Global Fund redirects $574 mln from Malawi AIDS council

LILONGWE, (Reuters) – The Global Fund has redirected $574 million in HIV/AIDS funding away from Malawi’s National Aids Council (NAC) after allegations of financial mismanagement, including the purchase of vehicles that were not budgeted for, it said yesterday.

Malawi’s Health Minister Jean Kalilani earlier told Reuters the fund had “pulled the plug” on the funding for the next two years because of the allegations.

She said the Geneva-based fund had been misled by “unpatriotic Malawians”.

However, the Global Fund disputed this, saying it had decided earlier this year to channel the assistance, which runs until 2017, through Malawi’s Ministry of Health and the charity ActionAid rather than through the NAC, a public trust that is meant to spearhead the national response to HIV/Aids.

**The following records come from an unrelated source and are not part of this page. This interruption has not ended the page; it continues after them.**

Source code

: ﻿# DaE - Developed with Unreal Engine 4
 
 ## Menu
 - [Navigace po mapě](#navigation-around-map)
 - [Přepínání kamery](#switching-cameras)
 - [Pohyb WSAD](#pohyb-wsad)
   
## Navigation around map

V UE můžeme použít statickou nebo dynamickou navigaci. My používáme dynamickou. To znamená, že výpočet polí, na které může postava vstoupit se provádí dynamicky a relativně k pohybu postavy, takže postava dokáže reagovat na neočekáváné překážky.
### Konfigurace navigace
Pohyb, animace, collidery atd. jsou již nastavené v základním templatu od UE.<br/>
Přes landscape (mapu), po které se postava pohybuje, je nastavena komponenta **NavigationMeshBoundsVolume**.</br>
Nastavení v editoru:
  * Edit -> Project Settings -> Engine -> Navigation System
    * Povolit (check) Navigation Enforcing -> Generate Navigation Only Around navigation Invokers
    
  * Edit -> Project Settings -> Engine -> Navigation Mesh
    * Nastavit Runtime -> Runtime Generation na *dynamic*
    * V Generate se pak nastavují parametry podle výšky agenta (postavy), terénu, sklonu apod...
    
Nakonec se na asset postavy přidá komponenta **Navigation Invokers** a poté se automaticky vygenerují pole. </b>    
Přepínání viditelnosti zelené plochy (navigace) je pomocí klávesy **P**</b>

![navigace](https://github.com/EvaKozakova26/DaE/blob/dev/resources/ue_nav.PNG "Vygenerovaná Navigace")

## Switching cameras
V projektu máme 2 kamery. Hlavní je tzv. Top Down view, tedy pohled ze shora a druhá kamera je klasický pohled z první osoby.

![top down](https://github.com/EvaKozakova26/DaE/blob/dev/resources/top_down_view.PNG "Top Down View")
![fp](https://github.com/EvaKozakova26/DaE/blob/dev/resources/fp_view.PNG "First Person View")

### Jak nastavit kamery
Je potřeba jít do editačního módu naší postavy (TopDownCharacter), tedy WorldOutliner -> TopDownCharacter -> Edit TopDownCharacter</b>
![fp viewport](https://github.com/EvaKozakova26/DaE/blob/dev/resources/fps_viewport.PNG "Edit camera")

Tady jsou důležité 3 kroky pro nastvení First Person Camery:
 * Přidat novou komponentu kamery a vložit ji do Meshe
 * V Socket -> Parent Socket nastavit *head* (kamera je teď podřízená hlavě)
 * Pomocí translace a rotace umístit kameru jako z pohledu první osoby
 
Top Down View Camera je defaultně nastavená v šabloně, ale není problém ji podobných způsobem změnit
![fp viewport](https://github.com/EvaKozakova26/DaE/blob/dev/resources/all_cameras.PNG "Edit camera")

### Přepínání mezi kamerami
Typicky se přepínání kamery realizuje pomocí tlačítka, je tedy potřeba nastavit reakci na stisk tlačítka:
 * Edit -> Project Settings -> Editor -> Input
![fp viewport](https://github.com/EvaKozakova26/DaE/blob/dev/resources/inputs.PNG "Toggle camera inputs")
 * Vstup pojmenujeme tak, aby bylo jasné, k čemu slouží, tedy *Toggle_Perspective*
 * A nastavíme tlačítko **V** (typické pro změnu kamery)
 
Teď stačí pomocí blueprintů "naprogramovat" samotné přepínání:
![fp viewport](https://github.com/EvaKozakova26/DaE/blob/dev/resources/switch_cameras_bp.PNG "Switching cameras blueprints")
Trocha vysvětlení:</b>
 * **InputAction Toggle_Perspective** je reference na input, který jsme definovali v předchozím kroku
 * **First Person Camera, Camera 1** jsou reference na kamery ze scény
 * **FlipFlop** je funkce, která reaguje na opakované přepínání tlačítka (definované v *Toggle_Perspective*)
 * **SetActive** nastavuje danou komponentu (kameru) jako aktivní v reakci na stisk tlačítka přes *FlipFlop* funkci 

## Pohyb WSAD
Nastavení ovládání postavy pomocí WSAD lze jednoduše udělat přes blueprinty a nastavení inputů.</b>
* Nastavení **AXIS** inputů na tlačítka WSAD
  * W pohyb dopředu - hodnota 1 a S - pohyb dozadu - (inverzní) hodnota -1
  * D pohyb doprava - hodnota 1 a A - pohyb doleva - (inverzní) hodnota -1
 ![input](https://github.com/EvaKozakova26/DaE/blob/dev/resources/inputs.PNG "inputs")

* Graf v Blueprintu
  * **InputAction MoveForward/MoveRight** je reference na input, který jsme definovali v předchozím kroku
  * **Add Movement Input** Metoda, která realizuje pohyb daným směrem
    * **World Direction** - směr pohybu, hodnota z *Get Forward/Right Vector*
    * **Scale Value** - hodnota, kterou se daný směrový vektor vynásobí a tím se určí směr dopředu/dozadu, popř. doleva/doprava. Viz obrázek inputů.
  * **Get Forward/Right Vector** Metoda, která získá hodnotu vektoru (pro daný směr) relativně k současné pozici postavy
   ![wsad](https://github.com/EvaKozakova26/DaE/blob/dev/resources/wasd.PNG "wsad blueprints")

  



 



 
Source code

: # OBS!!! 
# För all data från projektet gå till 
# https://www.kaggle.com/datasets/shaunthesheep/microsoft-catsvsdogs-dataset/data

The fund said it had not considered cancelling AIDS funding to Malawi, one of the world’s worst-hit countries and home to more than one million children orphaned by the disease.

“At no time did the Global Fund discuss cancelling the $574 million allocation,” it said in a statement. “Every grant by the Global Fund is approved by the board and any cancellation has to be approved by the board.”

Greater access to medicine, backed by cash from the Global Fund, has helped slash AIDS-related deaths in Malawi, where HIV/Aids has been blamed for 59 percent of deaths among those aged 15 to 59 years in the landlocked southern African nation.

Malawi, a nation of 13 million people which depends on foreign aid for 40 percent of its national budget, has suffered after donors withheld funding over a major corruption scandal in 2013.

The Fund said Malawi had already repaid $3.3 million of improper spending unearthed by a 2012 audit, while an additional unspecified amount of “inadequately accounted funding” identified by donors was “still under discussion”.

Kalilani said the Fund had asked Malawi to repay a total of $6.4 million. She did not provide a breakdown.